TASK TO COMPLETE
Please copy the patch description about storing Impala/Kudu primary keys word for word, between "Test infrastructure, including" and "the query generator.", inclusive.

EXCERPTED TEXT
▬▬▬▬▬▬

IMPALA-4352: test infra: store Impala/Kudu primary keys in object model

Test infrastructure, including the random query generator and the data
migrator, needs to know the primary keys of Impala/Kudu tables. This
test infrastructure keeps Python object models of the tables and
columns. This patch adds the ability to read from source Impala/Kudu
tables via SHOW CREATE TABLE and store primary keys as proper
attributes. The patch also adds tests that ensure the test
infrastructure is always able to read and store the primary keys. This
helps find breakages sooner rather than later. For example, if a
regression to "SHOW CREATE TABLE" or the test infrastructure makes us no
longer able to parse primary keys, GVO or other CI will find the
breakage faster than running the query generator.

▬▬▬▬▬▬

SUPPLIED MATERIAL
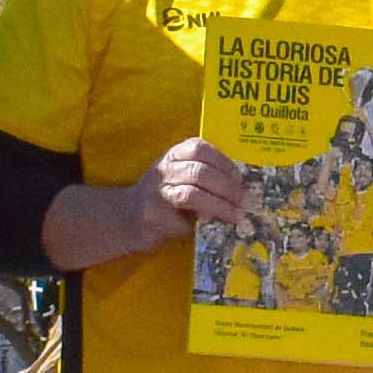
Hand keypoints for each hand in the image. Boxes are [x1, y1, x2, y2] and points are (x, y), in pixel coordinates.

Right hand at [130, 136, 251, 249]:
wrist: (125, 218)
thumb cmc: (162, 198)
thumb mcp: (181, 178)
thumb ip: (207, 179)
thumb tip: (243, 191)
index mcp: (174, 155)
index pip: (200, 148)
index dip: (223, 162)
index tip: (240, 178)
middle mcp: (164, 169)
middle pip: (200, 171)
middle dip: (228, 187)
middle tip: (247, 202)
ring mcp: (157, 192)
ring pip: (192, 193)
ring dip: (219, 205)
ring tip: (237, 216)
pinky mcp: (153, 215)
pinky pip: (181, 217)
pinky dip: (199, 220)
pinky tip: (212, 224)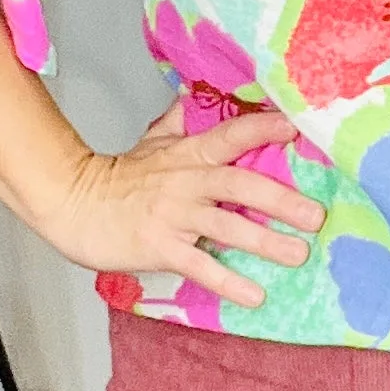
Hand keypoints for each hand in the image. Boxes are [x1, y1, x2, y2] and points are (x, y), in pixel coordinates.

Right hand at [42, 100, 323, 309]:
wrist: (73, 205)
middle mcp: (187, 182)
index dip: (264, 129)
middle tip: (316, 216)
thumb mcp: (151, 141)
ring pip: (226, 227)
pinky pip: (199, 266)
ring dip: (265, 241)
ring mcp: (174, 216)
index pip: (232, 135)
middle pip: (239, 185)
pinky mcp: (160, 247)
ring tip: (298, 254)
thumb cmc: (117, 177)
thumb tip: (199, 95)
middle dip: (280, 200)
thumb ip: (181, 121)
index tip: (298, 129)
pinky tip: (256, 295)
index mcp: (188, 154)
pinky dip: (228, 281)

▬▬▬▬▬▬

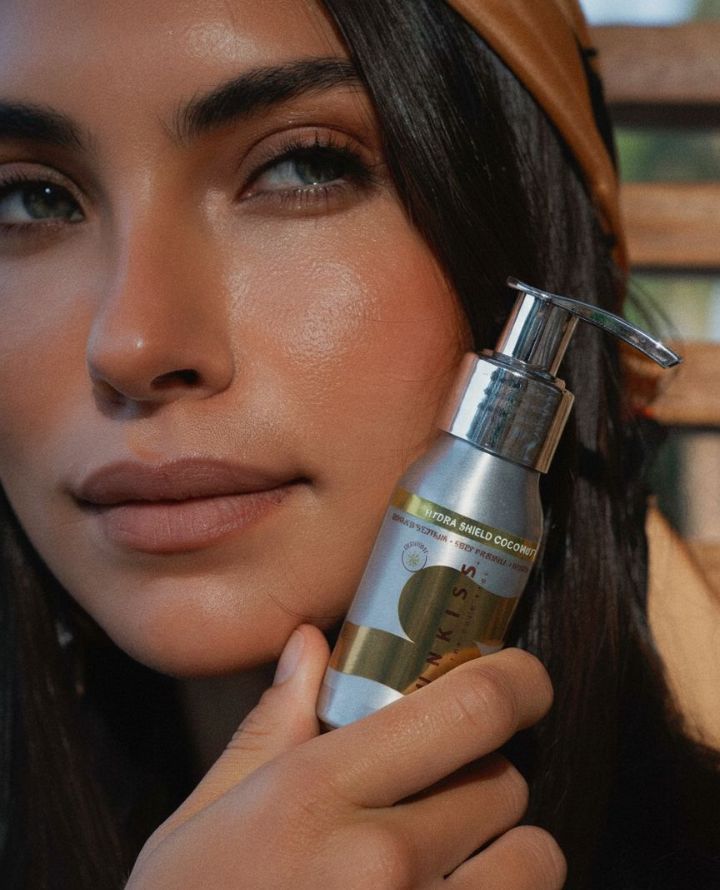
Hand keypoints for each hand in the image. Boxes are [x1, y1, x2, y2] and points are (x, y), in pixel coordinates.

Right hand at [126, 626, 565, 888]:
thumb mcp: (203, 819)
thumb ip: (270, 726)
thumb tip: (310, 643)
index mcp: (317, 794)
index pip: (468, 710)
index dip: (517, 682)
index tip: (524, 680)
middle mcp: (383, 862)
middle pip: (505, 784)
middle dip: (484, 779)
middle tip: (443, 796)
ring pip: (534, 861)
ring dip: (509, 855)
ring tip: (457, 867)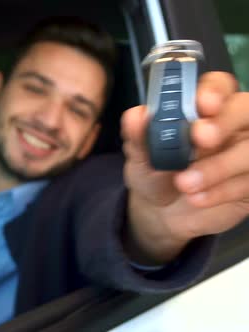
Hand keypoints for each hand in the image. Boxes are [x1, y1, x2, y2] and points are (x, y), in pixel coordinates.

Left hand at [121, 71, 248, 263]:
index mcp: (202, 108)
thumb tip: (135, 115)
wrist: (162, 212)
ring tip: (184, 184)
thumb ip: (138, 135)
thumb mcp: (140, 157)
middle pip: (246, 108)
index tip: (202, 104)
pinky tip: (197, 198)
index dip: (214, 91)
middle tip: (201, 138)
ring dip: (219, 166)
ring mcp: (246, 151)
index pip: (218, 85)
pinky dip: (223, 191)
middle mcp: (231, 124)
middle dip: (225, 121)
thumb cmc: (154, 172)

▬▬▬▬▬▬

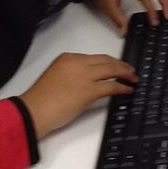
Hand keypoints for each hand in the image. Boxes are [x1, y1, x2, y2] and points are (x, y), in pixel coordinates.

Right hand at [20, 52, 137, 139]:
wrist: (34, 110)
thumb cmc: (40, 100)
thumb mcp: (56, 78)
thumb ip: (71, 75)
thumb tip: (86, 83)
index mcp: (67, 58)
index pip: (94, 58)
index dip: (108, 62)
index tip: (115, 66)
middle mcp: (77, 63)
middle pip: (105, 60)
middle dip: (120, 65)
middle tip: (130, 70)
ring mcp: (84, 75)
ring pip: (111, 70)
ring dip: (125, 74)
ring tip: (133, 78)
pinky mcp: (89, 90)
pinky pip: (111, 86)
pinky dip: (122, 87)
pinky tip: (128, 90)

▬▬▬▬▬▬

YOUR RESPONSE
Test infrastructure, including the random query generator and the data
migrator, needs to know the primary keys of Impala/Kudu tables. This
test infrastructure keeps Python object models of the tables and
columns. This patch adds the ability to read from source Impala/Kudu
tables via SHOW CREATE TABLE and store primary keys as proper
attributes. The patch also adds tests that ensure the test
infrastructure is always able to read and store the primary keys. This
helps find breakages sooner rather than later. For example, if a
regression to "SHOW CREATE TABLE" or the test infrastructure makes us no
longer able to parse primary keys, GVO or other CI will find the
breakage faster than running the query generator.